Öncelikle gazetecilik mesleğini icra ederken görevi başında hayatını kaybeden basın şehitlerimizi rahmetle ve minnetle yad ediyorum, mekanları cennet olsun. Halen kutsal ve bir o kadar zor şartlarda çalışan gazeteci arkadaşlarımın da 10 Ocak Çalışan Gazeteciler Günü kutluyorum.

                Ne olmuşta 10 Ocak tarihini biz gazeteciler günü olarak kutluyoruz ona değinmek istiyorum. Basın tarihimize baktığımız zaman 4 Ocak 1961 tarihinde kabul edilen ve 10 Ocak 1961 tarihinde Resmi Gazete’de yayınlanarak yürürlüğe giren 212 sayılı yasa ile biz basın çalışanlarına bir takım haklar verilmiştir. Yasa’nın 4. Maddesinde yazılı mukavele başlığı ile çalıştığımız basın kuruluşu ile yazılı olarak sözleşme yapma zorunluluğu getirildi ve bu sözleşmede gazetecinin unvanının (yapacağı işin açıkça belirtilmesi), alacağı ücretin yazılması, gazetecinin kıdeminin (kaç yıldır bu mesleği yaptığının belirtilmesi), iki yıl çalışması halinde ücret artışının rakamla belirtilmesi, kullanacağı doğum-hastalık-yıllık izin gibi bir çok sosyal ve yasal haklarımız verilmiş oldu.

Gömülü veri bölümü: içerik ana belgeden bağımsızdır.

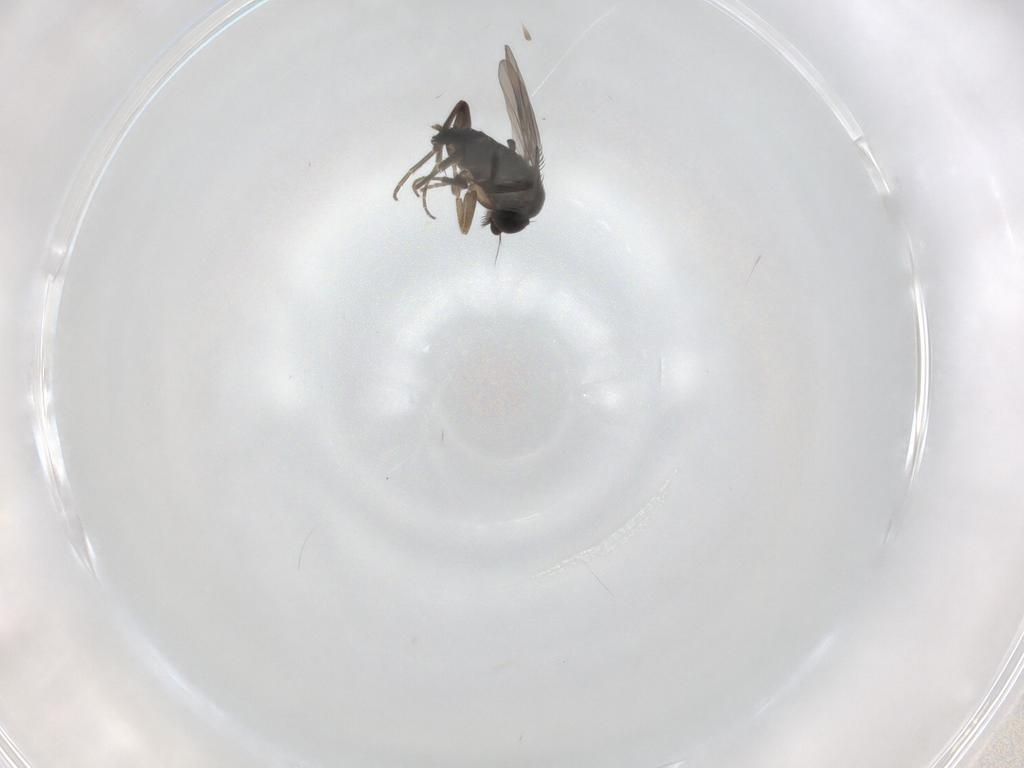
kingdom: Animalia
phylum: Arthropoda
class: Insecta
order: Diptera
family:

                Yasanın yayınladığı tarihten günümüze kadar geçen süre ve bu süre zarfında basın sektöründeki teknoloji değişiklikler ve yaşamımızdaki değişiklikler göz önüne alındığında, sahada çalışan arkadaşlarımızın sosyal ve ekonomik hakları yönünden güncel ihtiyaçlara göre değişiklikler doğmuştur.

                Basın alanında faaliyet gösteren gerek kamu kurumları, gerek cemiyetler değişik zaman dilimlerinde çalışta veya seminer adı altında basın sektörünün sorunlarını görüşmek ve çözüm bulmak adına bir araya geliyorlar. Bu çalıştaylar da nedense sürekli öncelikli hatta tek konu resmi ilan alan gazetelerin maddi durumları dile getiriliyor. Gazetenin meydana gelmesinde emeği olan biz gazetecilerin hiçbir sorunu dile getirilmiyor. Özellikle görev yaptığımız bölgede arkadaşlarımızın karşılaştıkları sorunlara baktığımız zaman yakın zamanda sınır bölgesinde görevi başında yaralanan arkadaşlarımız dahi oldu.

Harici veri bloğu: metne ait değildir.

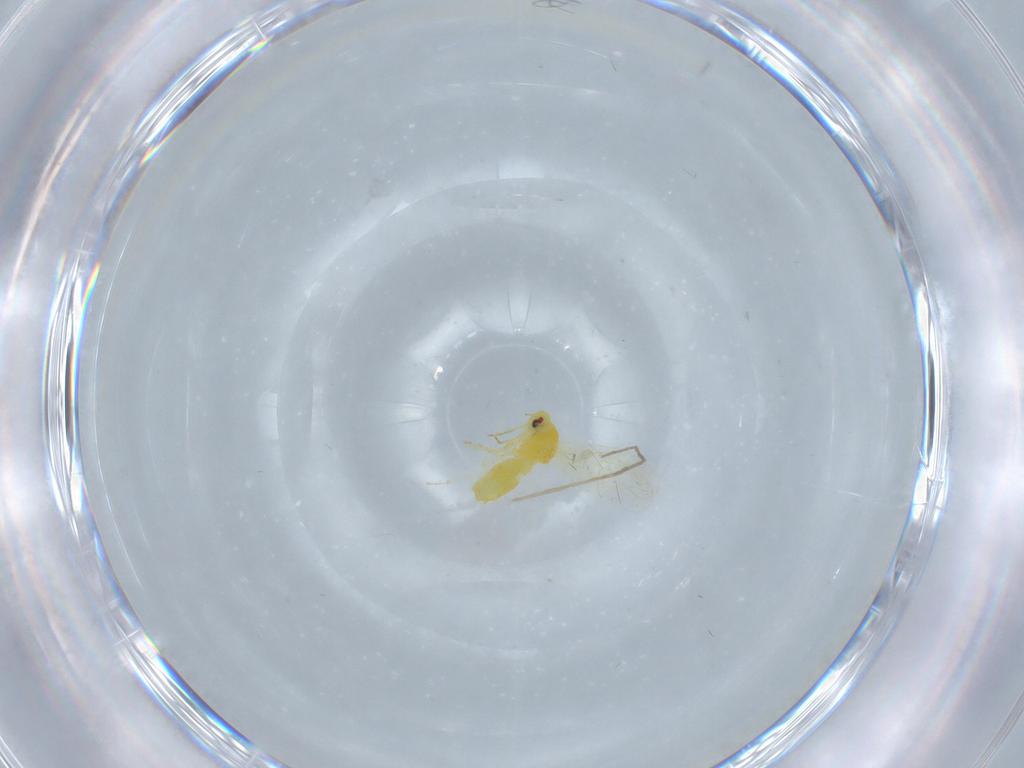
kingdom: Animalia
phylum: Arthropoda
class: Insecta
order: Hemiptera
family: Aleyrodidae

                Basın tarihimizde “Dokuz Patron Olayı” adıyla bilinen olayda 212 sayılı Yasa ile gazeteci meslektaşlarımıza yukarıda belirttiğim haklar verilince, sahipleri bizlere verilen hakları kendileri için yük olarak gördükleri için 9 gazete patronu 212 sayılı yasanın sakıncalı olduğuna dair açıklamada bulunmuşlar ve 3 gün süre ile gazetelerini kapatarak protesto etmişlerdir. Çalışan gazeteciler bu 3 günlük süre zarfında boş durmayarak halkı bilgilendirmek adına “Basın” adında bir gazete yayımlamaya karar vermişlerdir.

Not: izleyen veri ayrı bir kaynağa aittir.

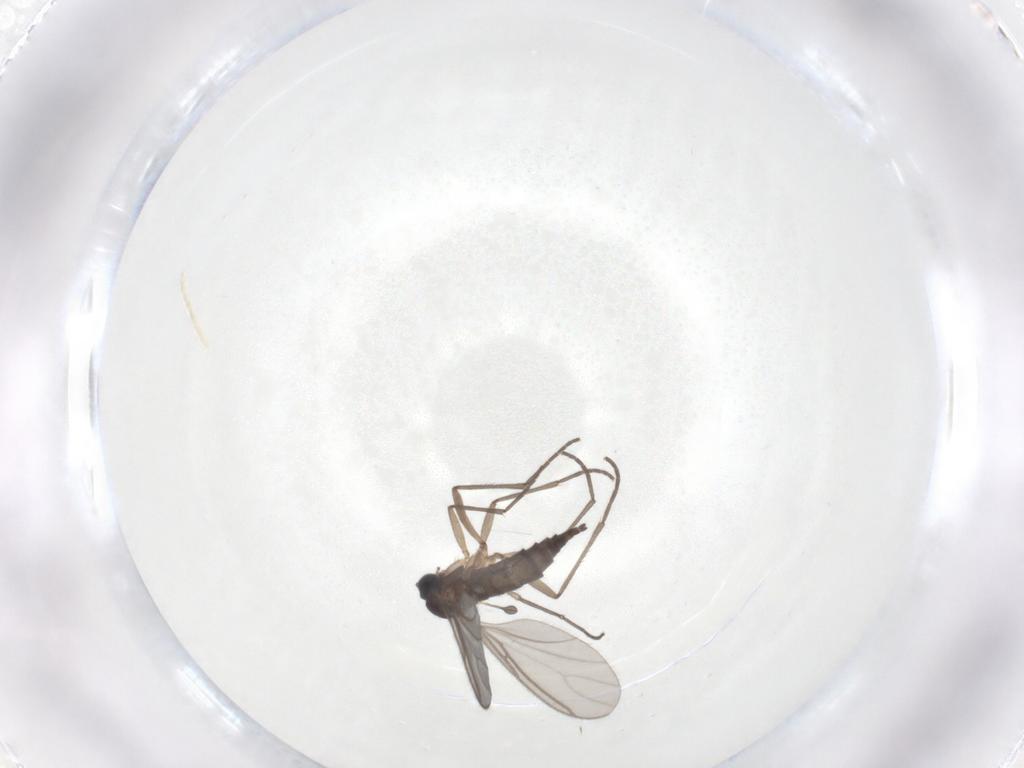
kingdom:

                Geçmişe ve günümüze baktığımızda pek değişen bir durum olmadığı görülüyor, gazetelerini meydana gelmesinde esas emeği bulunan biz gazetecilere verilen ücret her zaman gazete patronlarına çok gelmiştir. Oysaki bir olayın haber haline gelebilmesi için yeri geliyor kolluk kuvvetleri ile yeri geliyor suçlu ile yeri geliyor idarecilerimizden tepki görüyoruz. Tamamen halkı doğru bir şekilde bilgilendirmek adına çektiğimiz bu sıkıntıların bedeli ay sonunda hesabımıza yatan asgari ücret ile ölçülüyor.

                Güler misin ağlar mısın diye bir tabir var ya, tam biz gazeteciler için kullanılmalı. Her yılsonunda hükümet, sendika temsilcileri ve işveren temsilcilerinden oluşan asgari ücret komisyonu, gelecek yıl asgari ücretini belirlemek üzere toplanıyor ve basınımızda epeyce yer alıyor. Ücret oranı açıklanmadan sokakta halkla röportaj yapılıyor ve sıkıntılar halkımıza haber olarak sunuluyor. Daha sonra asgari ücret oranın belirleniyor ve gazete manşetlerinde asgari ücretle insanca nasıl yaşanır tarzında başlıklar atılıyor ve bu haberi de kendisine ödediği asgari ücreti çok gördüğü çalışanı olan gazeteci arkadaşımıza yazdırıyor.

                Her mesleğin zorluğu çalışanadır ancak ne iş yaparsanız yapın belirli bir mesai saati vardır ve bu mesai saatinde çalışma, yemek, çay molası gibi bölümlerden oluştuğu herkesçe bilinmektedir. Peki ya biz gazetecilerin çalışma saati nasıl? Haber peşinde aç, susuz, koşuşturduktan sonra gazetemize geldiğimiz zaman siz sanıyor musunuz biz dinleniyoruz. O haberin okuyucuya ulaşması için haber metninin yazılması, fotoğrafın seçilmesi, mizanpajı gibi birçok iş daha bizi bekliyor.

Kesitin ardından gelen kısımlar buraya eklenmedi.